Morten Jensen, architect and president of JRDV Urban International, praised The Hive and said it accomplished much of the sort of thing that he is trying to do with the Shops at the Ridge shopping center reconstruction at Broadway and Pleasant Valley Road. That project will replace a set of single-story buildings fronted by huge surface parking lots with a village of buildings of one to four stories and pedestrian-oriented gathering areas. It will include a new Safeway store and other retail, office, and restaurant space, some of which will overlook a long neglected quarry pond that will get walking paths and benches. Much of the parking will be on rooftops and in a three-level garage over retail.

“We are focusing on getting people outside of cars,” Jensen said. “There will be communal places where people will want to dwell, sit, have coffee.”

For his part, Ghielmetti cautioned that The Hive is a special case—the city-block size of the project, the historic structures—but said his firm will incorporate key elements in its massive 3,100-home Brooklyn Basin development on Oakland’s waterfront, for which streets are being built.
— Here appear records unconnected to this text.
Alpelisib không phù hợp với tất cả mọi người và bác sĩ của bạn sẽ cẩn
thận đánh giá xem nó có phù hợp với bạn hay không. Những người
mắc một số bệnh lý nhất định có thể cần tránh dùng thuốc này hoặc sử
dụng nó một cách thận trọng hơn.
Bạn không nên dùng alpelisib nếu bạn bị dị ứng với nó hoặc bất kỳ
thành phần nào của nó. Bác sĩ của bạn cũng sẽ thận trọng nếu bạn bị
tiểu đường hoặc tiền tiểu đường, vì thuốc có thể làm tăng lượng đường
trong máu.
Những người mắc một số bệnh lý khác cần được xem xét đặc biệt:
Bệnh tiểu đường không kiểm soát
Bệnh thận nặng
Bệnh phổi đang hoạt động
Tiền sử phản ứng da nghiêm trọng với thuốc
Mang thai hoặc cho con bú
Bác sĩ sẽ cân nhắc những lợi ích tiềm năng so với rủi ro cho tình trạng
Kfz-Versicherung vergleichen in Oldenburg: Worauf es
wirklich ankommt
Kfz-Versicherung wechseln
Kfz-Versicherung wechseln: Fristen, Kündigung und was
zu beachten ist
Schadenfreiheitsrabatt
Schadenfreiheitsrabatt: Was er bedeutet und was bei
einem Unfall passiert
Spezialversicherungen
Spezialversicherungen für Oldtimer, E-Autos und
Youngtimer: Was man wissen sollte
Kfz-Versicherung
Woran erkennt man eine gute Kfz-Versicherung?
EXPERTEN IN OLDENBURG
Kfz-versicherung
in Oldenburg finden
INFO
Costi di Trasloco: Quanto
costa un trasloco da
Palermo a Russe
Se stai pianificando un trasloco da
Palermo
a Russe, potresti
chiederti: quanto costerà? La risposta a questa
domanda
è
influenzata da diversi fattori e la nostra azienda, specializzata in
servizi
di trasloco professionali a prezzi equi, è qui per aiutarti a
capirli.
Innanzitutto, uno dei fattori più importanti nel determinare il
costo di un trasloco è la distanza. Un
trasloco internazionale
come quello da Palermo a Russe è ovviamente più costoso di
In particular, though its architecture will be new and modern, Brooklyn Basin will include a large waterfront piazza and a huge greenway as its center, as well as boardwalks built with historic timbers from demolished industrial buildings and ongoing entertainment attractions. Signature will also be recruiting local merchants and restaurateurs to give the place a unique character and sense of community.

“If you’re going to sell a widget, people will just look at it online and buy it,” Ghielmetti said. “What people are craving are unique experiences.”